Author: Richard S. Dunn
Publisher: Princeton University Press
Published: 2015-12-08
Total Pages: 391
ISBN-13: 1400878721
DOWNLOAD EBOOKWhen Governor John Winthrop established the Massachusetts Bay Colony in 1630, he commenced a tradition of public service in which his family would participate for almost a century. His son, John, Jr., and his grandsons, Fitz John and Wait Still, were deeply involved in the colonial government of New England, although their motives were increasingly mixed with private interest. Mr.

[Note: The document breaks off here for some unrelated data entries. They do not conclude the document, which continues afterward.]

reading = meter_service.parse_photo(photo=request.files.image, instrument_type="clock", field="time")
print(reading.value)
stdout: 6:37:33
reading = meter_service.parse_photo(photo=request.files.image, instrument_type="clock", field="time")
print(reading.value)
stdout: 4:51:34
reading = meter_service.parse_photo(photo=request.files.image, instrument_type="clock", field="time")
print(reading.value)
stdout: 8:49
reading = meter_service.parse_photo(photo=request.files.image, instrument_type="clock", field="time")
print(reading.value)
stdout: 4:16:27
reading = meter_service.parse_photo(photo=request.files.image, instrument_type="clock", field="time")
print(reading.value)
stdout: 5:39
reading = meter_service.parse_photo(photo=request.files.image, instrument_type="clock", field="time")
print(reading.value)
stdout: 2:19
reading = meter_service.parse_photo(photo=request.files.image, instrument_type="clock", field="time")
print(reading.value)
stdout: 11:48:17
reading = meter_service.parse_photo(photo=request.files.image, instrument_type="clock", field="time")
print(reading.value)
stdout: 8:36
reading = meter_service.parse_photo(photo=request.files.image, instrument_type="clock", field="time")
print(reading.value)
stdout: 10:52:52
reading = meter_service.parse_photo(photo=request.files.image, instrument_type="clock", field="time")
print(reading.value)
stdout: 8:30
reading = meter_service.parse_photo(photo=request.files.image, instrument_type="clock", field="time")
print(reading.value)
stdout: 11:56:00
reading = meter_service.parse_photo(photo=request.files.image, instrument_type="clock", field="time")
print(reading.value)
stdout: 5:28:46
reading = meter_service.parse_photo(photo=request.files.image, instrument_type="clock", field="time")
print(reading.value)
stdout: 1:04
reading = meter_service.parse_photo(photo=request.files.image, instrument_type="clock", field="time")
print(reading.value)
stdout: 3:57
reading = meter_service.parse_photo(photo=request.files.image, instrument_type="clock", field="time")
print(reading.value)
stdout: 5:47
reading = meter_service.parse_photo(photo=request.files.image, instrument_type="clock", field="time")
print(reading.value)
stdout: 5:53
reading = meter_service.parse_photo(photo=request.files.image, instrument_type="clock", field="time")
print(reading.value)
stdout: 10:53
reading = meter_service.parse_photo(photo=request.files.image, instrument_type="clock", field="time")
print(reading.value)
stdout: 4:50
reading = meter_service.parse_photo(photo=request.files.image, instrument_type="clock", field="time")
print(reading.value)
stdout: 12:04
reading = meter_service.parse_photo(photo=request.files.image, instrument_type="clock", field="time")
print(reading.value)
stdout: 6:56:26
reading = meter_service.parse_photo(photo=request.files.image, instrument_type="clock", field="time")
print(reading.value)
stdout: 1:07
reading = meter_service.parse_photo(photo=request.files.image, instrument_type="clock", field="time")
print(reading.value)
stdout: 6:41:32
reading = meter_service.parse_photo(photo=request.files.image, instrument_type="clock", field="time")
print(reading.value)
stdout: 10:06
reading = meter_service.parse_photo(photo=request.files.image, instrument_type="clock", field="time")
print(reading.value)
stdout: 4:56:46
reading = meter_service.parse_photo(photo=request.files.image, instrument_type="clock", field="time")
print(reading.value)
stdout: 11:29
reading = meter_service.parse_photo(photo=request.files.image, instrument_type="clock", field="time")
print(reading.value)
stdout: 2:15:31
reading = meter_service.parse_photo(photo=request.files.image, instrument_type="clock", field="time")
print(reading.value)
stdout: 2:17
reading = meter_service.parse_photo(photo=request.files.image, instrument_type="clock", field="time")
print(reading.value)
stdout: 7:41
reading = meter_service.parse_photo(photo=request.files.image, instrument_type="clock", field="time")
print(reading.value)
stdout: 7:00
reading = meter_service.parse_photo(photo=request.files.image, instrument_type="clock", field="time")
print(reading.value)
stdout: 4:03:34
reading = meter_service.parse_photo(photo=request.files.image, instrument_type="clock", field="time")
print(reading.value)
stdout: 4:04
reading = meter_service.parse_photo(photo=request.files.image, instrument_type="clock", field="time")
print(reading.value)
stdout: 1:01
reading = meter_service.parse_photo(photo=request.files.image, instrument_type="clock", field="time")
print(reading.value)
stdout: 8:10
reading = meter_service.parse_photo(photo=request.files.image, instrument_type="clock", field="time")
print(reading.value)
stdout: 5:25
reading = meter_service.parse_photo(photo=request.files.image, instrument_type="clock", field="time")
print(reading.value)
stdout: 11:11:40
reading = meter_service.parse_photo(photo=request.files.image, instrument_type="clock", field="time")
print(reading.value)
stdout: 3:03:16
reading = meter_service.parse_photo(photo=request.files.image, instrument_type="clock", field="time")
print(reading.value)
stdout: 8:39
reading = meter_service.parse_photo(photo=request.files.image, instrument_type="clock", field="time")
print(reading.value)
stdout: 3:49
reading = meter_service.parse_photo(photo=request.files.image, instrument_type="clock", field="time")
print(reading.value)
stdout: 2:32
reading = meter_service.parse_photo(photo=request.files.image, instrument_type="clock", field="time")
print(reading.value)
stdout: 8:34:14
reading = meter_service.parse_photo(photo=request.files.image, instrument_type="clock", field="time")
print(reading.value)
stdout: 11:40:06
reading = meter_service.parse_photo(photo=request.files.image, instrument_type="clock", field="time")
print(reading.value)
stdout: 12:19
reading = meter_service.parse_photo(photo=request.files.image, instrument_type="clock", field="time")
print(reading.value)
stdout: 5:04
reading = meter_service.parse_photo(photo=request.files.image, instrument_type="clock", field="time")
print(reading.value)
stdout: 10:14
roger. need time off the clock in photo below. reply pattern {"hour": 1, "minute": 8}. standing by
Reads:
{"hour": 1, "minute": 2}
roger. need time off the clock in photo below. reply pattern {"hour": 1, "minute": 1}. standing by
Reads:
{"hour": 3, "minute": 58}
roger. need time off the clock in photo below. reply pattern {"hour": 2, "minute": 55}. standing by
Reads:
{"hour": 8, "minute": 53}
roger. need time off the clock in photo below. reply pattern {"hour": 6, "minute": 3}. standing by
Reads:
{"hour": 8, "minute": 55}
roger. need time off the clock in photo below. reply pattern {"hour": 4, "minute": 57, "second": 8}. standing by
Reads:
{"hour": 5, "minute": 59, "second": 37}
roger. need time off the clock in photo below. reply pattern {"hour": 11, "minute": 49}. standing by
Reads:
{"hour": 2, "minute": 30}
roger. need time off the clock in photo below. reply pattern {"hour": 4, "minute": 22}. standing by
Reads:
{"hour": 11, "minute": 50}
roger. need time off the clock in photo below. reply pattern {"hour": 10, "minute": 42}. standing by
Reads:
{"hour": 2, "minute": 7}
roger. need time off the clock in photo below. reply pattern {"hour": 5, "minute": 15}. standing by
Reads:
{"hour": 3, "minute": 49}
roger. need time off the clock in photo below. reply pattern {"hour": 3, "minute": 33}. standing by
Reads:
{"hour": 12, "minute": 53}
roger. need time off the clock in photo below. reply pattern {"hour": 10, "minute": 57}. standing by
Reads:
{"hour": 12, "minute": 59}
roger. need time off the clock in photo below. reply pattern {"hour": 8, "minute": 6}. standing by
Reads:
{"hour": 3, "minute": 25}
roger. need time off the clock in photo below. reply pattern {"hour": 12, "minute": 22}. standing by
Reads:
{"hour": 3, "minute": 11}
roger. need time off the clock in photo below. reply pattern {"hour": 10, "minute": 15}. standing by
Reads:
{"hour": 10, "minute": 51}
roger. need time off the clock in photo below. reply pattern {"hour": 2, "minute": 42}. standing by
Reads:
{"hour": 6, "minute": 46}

Dunn's portrayal of this important and interesting family illuminates the two most fundamental themes in early New England history: the gradual secularization of the New England conscience, and the continuous struggle to preserve local customs and privileges within an increasingly centralized English imperial system. Originally published in 1962. The Princeton Legacy Library uses the latest print-on-demand technology to again make available previously out-of-print books from the distinguished backlist of Princeton University Press. These editions preserve the original texts of these important books while presenting them in durable paperback and hardcover editions. The goal of the Princeton Legacy Library is to vastly increase access to the rich scholarly heritage found in the thousands of books published by Princeton University Press since its founding in 1905.
Author: David D. Hall
Publisher: Knopf
Published: 2011
Total Pages: 289
ISBN-13: 0679441174
DOWNLOAD EBOOKDistinguished historian Hall presents a revelatory account of New England's Puritans that shows them to have been the most daring and successful reformers of the Anglo-colonial world.